START Recorded data

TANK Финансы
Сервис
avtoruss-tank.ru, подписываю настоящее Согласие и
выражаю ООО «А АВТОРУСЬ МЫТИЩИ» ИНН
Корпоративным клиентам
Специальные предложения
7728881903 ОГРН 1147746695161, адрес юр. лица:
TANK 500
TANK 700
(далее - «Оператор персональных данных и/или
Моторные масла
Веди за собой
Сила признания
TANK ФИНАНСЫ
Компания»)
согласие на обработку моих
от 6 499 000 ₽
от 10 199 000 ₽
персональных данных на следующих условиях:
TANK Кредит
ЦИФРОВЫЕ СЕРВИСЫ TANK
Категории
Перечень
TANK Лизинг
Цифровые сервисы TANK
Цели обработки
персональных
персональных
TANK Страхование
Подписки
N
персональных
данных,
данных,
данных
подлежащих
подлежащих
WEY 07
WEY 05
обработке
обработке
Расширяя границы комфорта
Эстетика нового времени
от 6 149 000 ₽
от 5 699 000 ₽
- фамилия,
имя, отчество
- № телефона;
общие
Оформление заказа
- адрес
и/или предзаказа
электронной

END Recorded data
START Recorded data

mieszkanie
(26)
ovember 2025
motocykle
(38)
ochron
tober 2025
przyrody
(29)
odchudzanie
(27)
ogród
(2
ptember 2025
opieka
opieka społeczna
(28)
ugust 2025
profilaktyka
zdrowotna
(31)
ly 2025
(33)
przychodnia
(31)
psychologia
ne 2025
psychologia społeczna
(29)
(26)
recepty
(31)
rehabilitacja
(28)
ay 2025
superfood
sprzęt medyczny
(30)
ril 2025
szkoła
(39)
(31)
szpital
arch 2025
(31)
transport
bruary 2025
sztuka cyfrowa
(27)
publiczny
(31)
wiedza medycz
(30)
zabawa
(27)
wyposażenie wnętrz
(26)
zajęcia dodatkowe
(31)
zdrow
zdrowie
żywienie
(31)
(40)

END Recorded data

# Instructions to follow
Pick out every line in the material above that contains the word "społeczna", and copy each of those lines.

# Exercise response
opieka społeczna
psychologia społeczna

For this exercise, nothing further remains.